La financiación de los partidos

Con extrema ligereza otorgamos a los sistemas políticos la calificación de democráticos. Basta con que existan partidos y se celebren periódicamente elecciones. Y, sin embargo, otras muchas condiciones se precisarían para poder hablar en puridad de democracia. Hace ya mucho tiempo que se consideró la desigualdad social y económica como un obstáculo serio, y se reparó en el peligro de que el dinero interfiriese en el juego político hasta desvirtuarlo. De ahí la importancia que cobra el problema de la financiación de los partidos. No es ningún secreto que las posibilidades de éxito electoral aumentan en proporción a los recursos con que cada formación política cuenta.

Este verano, el partido en el gobierno ha vuelto a poner el tema encima de la mesa. Existe un discurso demagógico y fácil que se opone a la financiación pública de las formaciones políticas con el pretexto de la austeridad fiscal, cuando lo que realmente busca es su alternativa, que la financiación sea privada. Pero es precisamente ésta la que rompe la igualdad de oportunidades de los contendientes hasta convertir el proceso democrático, tal como ocurre en EEUU, en una farsa. Introduce la desigualdad económica en la política y hace que los candidatos estén hipotecados, antes incluso de ser elegidos, a los intereses económicos de los que han financiado su campaña.

La financiación privada, de consentirse, debería tener un carácter muy subsidiario. Habría que limitar la aportación de cada donante, lo que implica la prohibición de aportaciones anónimas, pues, de lo contrario, de poco valdría la limitación anterior. La transparencia es además un buen criterio de higiene democrática. Que todo el mundo sepa quiénes son los que financian a cada uno de los partidos.

Iguales razones abogan a la hora de excluir a las personas jurídicas. Es evidente que a través de ellas, e interpuestas unas a otras, convertirían la limitación individual en una farsa y extenderían un velo de opacidad sobre el origen de la financiación.
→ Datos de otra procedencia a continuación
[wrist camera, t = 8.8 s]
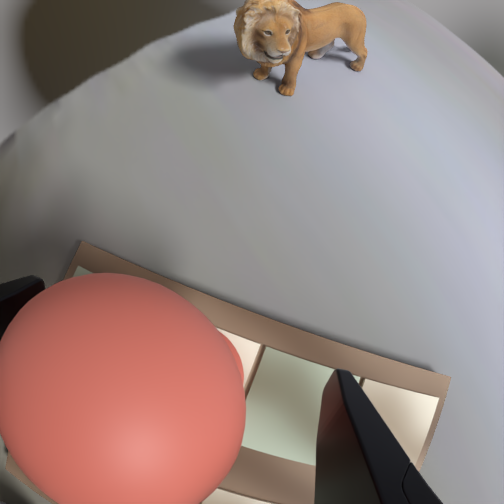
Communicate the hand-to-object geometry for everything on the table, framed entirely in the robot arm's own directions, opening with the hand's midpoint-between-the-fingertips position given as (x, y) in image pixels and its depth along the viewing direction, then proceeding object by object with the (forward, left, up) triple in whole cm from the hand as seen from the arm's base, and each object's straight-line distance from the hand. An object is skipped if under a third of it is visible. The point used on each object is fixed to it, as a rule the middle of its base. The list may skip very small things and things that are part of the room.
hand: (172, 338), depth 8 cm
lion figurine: (+22, +1, -9) cm, 23 cm away
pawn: (-1, 0, -7) cm, 7 cm away
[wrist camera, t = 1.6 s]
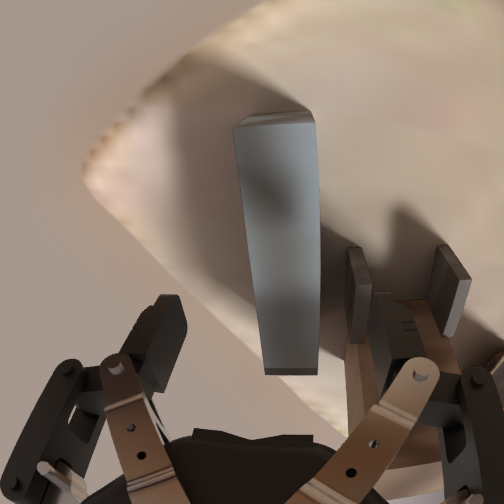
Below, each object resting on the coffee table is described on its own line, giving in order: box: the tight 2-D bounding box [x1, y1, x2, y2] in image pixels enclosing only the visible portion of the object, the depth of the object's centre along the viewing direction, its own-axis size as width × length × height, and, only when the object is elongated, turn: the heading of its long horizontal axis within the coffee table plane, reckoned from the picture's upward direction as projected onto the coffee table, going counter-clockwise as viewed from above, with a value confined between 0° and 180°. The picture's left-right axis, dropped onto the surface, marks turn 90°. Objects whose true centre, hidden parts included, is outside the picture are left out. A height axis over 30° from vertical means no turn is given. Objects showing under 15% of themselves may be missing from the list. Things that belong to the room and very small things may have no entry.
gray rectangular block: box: [233, 111, 320, 375], centre depth 20 cm, size 4×16×6 cm, turn 6°
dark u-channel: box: [344, 245, 472, 500], centre depth 18 cm, size 8×12×14 cm, turn 6°
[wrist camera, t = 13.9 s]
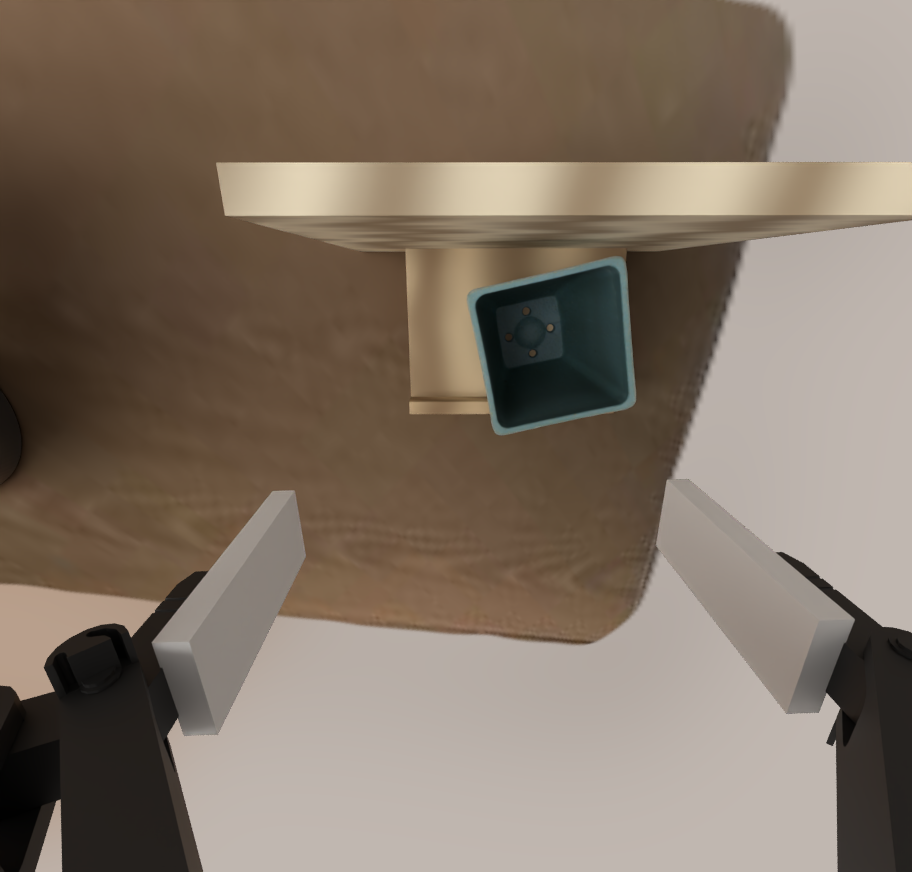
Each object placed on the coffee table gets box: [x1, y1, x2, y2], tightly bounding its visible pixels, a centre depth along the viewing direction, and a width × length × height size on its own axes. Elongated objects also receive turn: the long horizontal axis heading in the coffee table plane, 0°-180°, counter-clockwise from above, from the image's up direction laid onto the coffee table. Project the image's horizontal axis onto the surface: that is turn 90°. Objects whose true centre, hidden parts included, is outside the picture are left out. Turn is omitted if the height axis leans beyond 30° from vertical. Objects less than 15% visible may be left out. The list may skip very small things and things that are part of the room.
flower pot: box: [467, 256, 636, 435], centre depth 29 cm, size 9×9×9 cm
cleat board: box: [216, 162, 912, 414], centre depth 26 cm, size 24×14×22 cm, turn 90°
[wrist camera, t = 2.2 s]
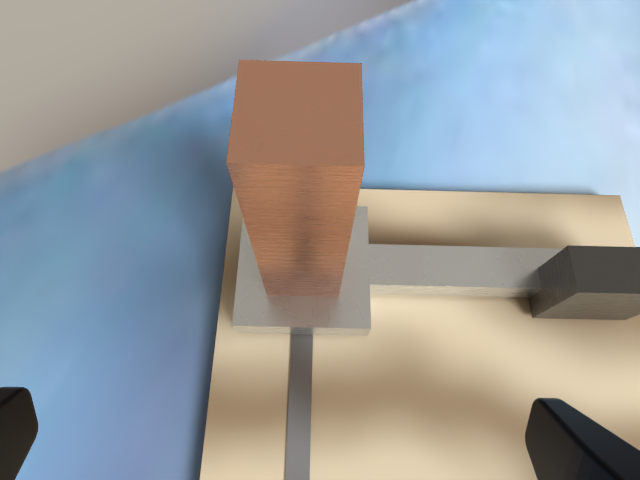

Por otra parte, al menos en teoría, una sociedad anónima carece de ideología política y su única finalidad radica en maximizar la cuenta de resultados, por lo que sólo hay una razón posible y no muy ética para que financie a un partido, comprar favores de futuro. En realidad, si permitimos que las empresas financien a las formaciones políticas no se entiende por qué no permitirles votar también en las elecciones. Habríamos descubierto una nueva forma de democracia.